In one case, an Ontario doctor revealed that a middle-aged worker, whose ankle and back injuries had left him unable to work, felt that the government’s insufficient support was “leaving (him) with no choice but to pursue” euthanasia.
Other cases included an obese woman who described herself as a “useless body taking up space,” which one doctor argued met the requirements for assisted suicide because obesity is “a medical condition which is indeed grievous and irremediable.”
At the same time, the Liberal government has worked to expand euthanasia 13-fold since it was legalized, making it the fastest growing euthanasia program in the world.

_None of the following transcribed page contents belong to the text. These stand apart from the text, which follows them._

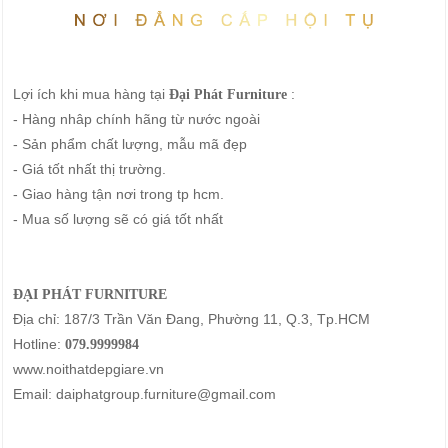
Lợi ích khi mua hàng tại
:
Đại Phát Furniture
- Hàng nhâp chính hãng từ nước ngoài
- Sản phẩm chất lượng, mẫu mã đẹp
- Giá tốt nhất thị trường.
- Giao hàng tận nơi trong tp hcm.
- Mua số lượng sẽ có giá tốt nhất
ĐẠI PHÁT FURNITURE
Địa chỉ: 187/3 Trần Văn Đang, Phường 11, Q.3, Tp.HCM
Hotline:
079.9999984
www.noithatdepgiare.vn
Email: daiphatgroup.furniture@gmail.com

Currently, wait times to receive actual health care in Canada have increased to an average of 27.7 weeks, leading some Canadians to despair and opt for euthanasia instead of waiting for assistance. At the same time, sick and elderly Canadians who have refused to end their lives have reported being called “selfish” by their providers.
The most recent reports show that euthanasia is the sixth highest cause of death in Canada; however, it was not listed as such in Statistics Canada’s top 10 leading causes of death from 2019 to 2022.
Asked why it was left off the list, the agency said that it records the illnesses that led Canadians to choose to end their lives via euthanasia, not the actual cause of death, as the primary cause of death.
According to Health Canada, 13,241 Canadians died by euthanasia lethal injections in 2022, accounting for 4.1 percent of all deaths in the country that year, a 31.2 percent increase from 2021.